SURABAYA, KOMPAS.com - Epilepsi adalah masalah pada sistem saraf pusat yang menyebabkan ganguan kejang.
Diagnosis epilepsi biasanya diketahui setelah seseorang mengalami kejang berulang dalam waktu 24 jam tanpa ada masalah kesehatan tertentu.
Masih banyak masyarakat yang menganggap bahwa epilepsi merupakan penyakit yang menular.
Oleh karenanya, banyak dari ODE (Orang Dengan Epilepsi) yang mendapatkan stigma buruk sehingga mereka akan dikucilkan dari lingkungan sosial.
Namun, hal tersebut tidak berlaku bagi Delyma Asyndar (54), wanita paruh baya yang telah bertahan menjalani hidupnya sebagai ODE selama lebih dari 30 tahun.

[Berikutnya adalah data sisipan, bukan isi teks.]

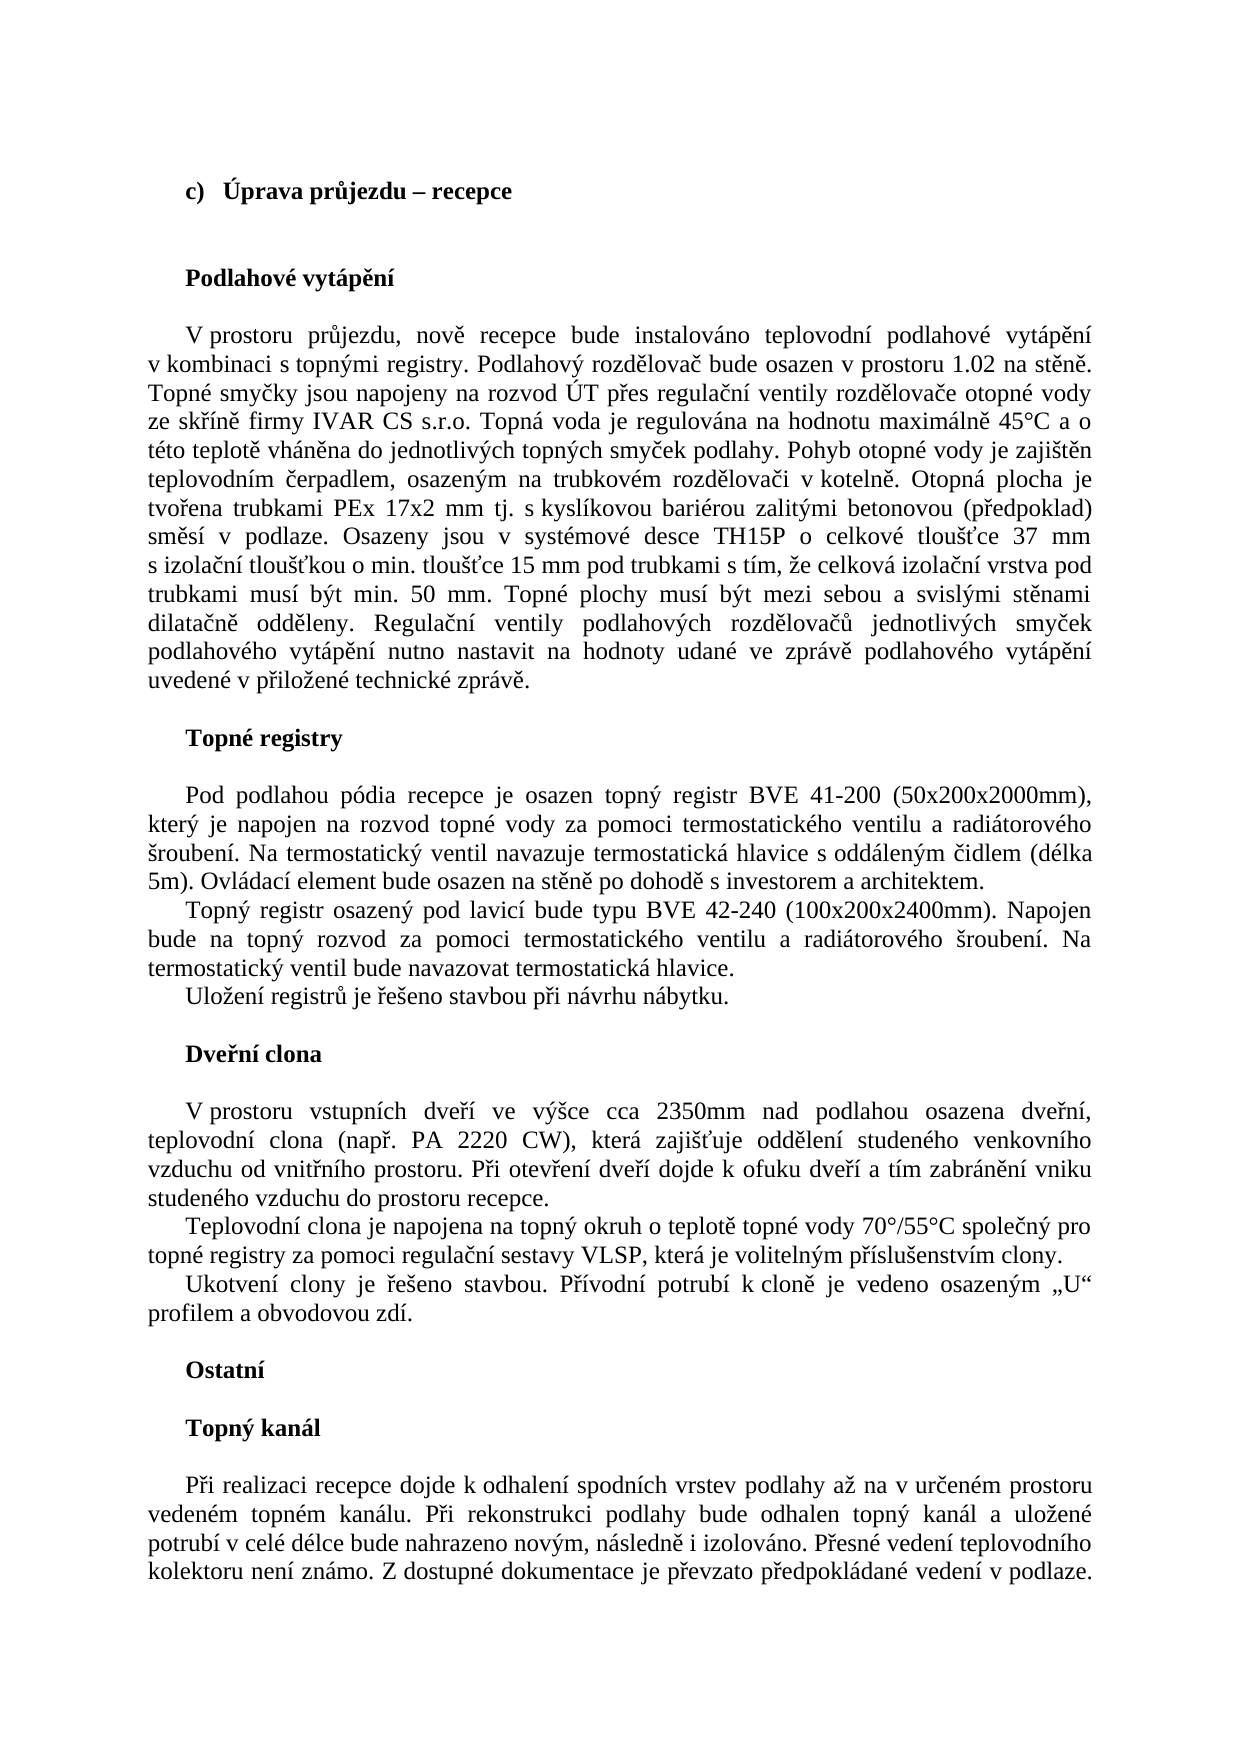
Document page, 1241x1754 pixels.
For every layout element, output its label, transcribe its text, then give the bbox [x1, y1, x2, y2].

Baca juga: Berjuang dalam Diam, Kisah Masruro Merawat Putra Penyandang Epilepsi di Pelosok Madura
Delyma terlahir sebagai bayi yang sehat. Dia tumbuh besar sebagai gadis yang ceria dan mudah bergaul dengan orang lain.
Namun, kisah hidupnya berubah ketika Delyma berusia dua belas tahun atau menginjak kelas 6 SD. Ia sempat terjatuh dan kepalanya terbentur.
“Waktu itu belum ada gejala yang terlalu signifikan terlihat, cuma ada laporan dari sekolah setiap kali saya jatuh itu selalu pingsan” tutur dia.
Kala itu, orangtuanya masih menganggapnya sebagai hal yang biasa. Sampai pada akhirnya, Delyma mengalami kejang di seluruh tubuhnya.
Mulai saat itu, gadis kelahiran Kota Tulungagung tersebut mendapatkan rujukan dari rumah sakit setempat untuk melakukan pemeriksaan ke dokter saraf di Surabaya.
Ketika sampai di Surabaya, Delyma bertemu dengan Prof Troeboes Poerwadi dan saat itu dirinya langsung didiagnosis mengidap epilepsi.
“Saya juga kurang ingat bagaimana reaksi orang tua saat itu, tapi kalau saya pribadi karena masih kecil juga (saat itu) jadi sewaktu didiagnosis kalau punya penyakit epilepsi, saya hanya bilang ‘oh apa itu epilepsi?’. Kemudian saya disuruh untuk rutin minum obat,” ujarnya.
Baca juga: Apakah Penderita Epilepsi Bisa Memiliki Anak? Ini Kata Dokter
Namun tidak seperti para penyintas pada umumnya, nasib baik mempertemukan Delyma karena selalu ditemani oleh orang-orang yang mendukung penuh dirinya.
Sejak hari itu, kedua orang tuanya tidak pernah sekali pun memandang dirinya berbeda, serta tetap memberikan dukungan semaksimal mungkin untuk pengobatannya.
“Sejak hari itu saya selalu konsultasinya sama dokter Troeboes. Orang tua saya selalu support untuk mengantarkan saya bolak-balik ke Surabaya kalau jadwalnya konsultasi,” ujarnya.
Selain itu, dia juga tidak pernah merasa dikucilkan oleh teman-teman maupun tetangga sekitarnya.
Dirinya tetap bisa menjalankan hari-harinya bersekolah, bermain, bimbel layaknya anak normal seusianya.
Sudah menjadi jadwal rutin setiap satu sampai dua kali dalam sebulan, orang tua Delyma harus datang ke sekolah karena mendapatkan telepon dari gurunya ketika dia pingsan.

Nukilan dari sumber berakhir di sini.